"Ordenamos a todo valdense que, en vista de que están excomulgados de la Santa Iglesia, son enemigos declarados de este reino y tienen que abandonarlo, e igualmente todos los estados de nuestros dominios. En virtud de esta orden, cualquiera que desde hoy se permita recibir en su casa a los susodichos valdenses, asistir a sus perniciosos discursos o proporcionarles alimentos, atraerá por esto la indignación de Dios Todopoderoso y la nuestra; sus bienes serán confiscados sin apelación y será castigado como culpable del delito de lesa majestad; además cualquier noble o plebeyo que encuentre dentro de nuestros estados a uno de estos miserables sepa que si los ultraja, los maltrata o los persigue, no hará con esto nada que no nos sea agradable".
Como era de esperar, los valdenses no tardaron en encontrarse sometidos a un acoso despiadado. Ya hemos señalado las constituciones promulgadas por Jaime I para perseguir a los herejes que concluyeron en la implantación de la inquisición a este lado de los Pirineos. La represión fue, ciertamente, feroz. En Gerona, ciento catorce valdenses fueron quemados en uno de los procesos arrojándose luego sus cenizas al río Ter. Ocasionalmente, algún obispo, como el de Huesca, les dio amparo por su nobleza de costumbres, pero se trató de una excepción que confirmaba la regla de la terrible persecución. En 1237, cuarenta y cinco fueron detenidos en Castellón, quemándose a quince de ellos en la hoguera.
En 1242, tuvo lugar en Tarragona, siendo su obispo Pedro de Albalat, la celebración de un concilio contra los valdenses. De manera bien significativa, entre las conductas que se consideraban más censurables estaban la oposición al juramento y a la aplicación de penas corporales, características ambas de los valdenses.
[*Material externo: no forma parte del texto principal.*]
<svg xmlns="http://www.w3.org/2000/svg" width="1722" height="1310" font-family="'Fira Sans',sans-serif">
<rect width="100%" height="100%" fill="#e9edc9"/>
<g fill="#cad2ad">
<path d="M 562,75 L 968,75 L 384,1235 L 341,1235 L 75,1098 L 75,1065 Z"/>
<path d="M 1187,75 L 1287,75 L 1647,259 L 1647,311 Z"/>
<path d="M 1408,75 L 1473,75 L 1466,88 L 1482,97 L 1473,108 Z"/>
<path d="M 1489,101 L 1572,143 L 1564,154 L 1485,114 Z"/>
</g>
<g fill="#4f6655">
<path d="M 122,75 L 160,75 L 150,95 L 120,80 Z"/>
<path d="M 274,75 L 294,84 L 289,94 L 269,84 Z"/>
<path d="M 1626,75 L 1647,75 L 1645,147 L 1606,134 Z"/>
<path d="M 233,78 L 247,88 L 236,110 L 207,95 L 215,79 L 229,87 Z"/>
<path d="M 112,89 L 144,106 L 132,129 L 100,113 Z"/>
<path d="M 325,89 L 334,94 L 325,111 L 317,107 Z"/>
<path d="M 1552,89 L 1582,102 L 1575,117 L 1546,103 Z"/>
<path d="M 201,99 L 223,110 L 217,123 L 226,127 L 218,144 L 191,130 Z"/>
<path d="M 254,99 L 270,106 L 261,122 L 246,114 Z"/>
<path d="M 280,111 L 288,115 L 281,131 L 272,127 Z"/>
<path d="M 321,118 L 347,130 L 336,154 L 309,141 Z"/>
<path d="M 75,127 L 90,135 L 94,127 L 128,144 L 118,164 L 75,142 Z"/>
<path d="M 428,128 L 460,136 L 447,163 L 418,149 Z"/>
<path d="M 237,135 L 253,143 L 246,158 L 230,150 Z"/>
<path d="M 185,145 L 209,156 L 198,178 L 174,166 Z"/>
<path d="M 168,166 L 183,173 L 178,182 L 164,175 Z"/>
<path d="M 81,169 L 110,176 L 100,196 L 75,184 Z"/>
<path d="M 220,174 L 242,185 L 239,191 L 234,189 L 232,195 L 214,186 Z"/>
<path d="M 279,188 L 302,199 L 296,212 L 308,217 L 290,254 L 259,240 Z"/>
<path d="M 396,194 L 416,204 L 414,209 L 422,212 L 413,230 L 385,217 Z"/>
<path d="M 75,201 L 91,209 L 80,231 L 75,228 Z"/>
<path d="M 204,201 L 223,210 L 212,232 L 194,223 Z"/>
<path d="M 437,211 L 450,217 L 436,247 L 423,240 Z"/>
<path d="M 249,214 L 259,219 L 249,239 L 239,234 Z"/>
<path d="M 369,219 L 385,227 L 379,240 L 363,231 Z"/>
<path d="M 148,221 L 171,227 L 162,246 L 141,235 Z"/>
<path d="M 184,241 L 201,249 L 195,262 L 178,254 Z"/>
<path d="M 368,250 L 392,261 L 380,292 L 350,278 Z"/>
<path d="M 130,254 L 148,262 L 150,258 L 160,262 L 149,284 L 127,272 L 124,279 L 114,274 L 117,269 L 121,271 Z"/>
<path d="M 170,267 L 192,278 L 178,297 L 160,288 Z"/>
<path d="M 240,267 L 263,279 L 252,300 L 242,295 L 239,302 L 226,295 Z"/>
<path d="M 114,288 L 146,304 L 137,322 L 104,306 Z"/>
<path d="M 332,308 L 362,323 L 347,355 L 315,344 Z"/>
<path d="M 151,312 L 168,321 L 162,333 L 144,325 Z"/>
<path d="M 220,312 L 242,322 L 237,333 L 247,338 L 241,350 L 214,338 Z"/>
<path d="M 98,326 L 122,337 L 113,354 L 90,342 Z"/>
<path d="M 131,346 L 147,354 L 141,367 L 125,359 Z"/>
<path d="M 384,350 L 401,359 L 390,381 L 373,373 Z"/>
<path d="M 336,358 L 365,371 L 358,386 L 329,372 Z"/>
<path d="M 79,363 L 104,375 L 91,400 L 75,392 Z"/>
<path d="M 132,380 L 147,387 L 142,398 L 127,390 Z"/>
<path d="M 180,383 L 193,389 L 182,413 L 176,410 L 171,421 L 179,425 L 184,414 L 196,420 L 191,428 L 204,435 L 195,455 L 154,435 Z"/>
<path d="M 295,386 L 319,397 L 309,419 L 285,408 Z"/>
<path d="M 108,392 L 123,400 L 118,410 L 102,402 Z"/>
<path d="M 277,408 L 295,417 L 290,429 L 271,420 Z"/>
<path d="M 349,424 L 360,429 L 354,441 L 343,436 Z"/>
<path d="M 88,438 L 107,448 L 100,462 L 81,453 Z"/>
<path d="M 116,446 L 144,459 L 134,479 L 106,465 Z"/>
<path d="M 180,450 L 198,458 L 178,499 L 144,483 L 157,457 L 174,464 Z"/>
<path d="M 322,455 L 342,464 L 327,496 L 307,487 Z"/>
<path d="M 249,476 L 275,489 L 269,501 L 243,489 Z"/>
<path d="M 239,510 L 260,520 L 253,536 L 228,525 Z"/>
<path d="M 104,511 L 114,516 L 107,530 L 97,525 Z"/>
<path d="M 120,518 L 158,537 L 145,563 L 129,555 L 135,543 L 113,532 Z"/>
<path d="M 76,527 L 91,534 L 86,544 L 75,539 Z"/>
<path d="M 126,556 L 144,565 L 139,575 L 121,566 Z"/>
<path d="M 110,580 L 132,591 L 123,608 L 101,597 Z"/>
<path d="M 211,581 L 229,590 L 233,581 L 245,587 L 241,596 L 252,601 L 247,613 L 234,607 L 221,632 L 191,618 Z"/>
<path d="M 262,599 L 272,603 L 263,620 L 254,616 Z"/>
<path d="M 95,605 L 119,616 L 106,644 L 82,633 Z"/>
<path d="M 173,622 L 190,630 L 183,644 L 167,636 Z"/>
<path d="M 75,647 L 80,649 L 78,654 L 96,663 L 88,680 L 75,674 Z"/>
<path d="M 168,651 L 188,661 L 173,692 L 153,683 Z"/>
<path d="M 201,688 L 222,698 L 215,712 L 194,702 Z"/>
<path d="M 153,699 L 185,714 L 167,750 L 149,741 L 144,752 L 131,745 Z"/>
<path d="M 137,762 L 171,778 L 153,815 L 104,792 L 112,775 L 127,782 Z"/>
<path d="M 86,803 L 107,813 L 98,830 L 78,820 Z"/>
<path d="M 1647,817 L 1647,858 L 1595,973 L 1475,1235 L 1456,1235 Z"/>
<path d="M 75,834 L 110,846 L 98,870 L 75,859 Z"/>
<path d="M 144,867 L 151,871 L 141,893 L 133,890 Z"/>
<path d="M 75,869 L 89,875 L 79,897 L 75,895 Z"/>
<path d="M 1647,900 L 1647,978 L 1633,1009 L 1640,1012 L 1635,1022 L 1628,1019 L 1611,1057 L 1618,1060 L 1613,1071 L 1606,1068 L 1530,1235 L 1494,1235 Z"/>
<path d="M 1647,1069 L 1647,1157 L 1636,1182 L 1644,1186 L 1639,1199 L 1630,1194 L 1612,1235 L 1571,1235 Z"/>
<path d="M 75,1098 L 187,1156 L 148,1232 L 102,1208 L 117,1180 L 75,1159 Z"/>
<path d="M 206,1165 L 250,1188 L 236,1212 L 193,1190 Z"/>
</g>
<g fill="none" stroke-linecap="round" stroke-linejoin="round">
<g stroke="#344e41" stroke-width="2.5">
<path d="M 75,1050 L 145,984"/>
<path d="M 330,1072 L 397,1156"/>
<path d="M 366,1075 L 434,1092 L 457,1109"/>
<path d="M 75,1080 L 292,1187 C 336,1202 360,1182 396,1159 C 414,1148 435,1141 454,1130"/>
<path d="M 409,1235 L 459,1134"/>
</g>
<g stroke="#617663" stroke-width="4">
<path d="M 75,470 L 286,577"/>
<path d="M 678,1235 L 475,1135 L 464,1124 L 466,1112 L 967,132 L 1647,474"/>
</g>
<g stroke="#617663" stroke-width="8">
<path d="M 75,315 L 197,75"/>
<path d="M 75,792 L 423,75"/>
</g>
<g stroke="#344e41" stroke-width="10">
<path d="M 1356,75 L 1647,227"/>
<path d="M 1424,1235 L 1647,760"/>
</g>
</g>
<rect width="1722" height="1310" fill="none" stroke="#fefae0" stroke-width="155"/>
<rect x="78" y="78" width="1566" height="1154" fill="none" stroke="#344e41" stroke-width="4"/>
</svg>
El hereje impenitente sería entregado al brazo secular para su ejecución aunque, en caso de arrepentirse, sería castigado sólo con la prisión perpetua. A decir verdad, sólo aquellos que hubieran confesado a su confesor la herejía antes de que los investigara la inquisición tenían alguna oportunidad de escapar sin castigo.
Al fin y a la postre, como había sucedido con los cátaros, los valdenses fueron totalmente exterminados en la Península Ibérica. Sin embargo, a diferencia de los albigenses, su destino sería más venturoso en el resto de Europa. Sobrevivieron, a pesar de la inquisición, en distintos lugares insistiendo en distribuir las Escrituras en lengua vernácula – algo imposible en los reinos hispánicos – y predicar el Evangelio. En el siglo XVI, los valdenses se sumaron a la Reforma al encontrar en ésta el mismo mensaje que llevaban proclamando, con harto costo, desde hacía siglos.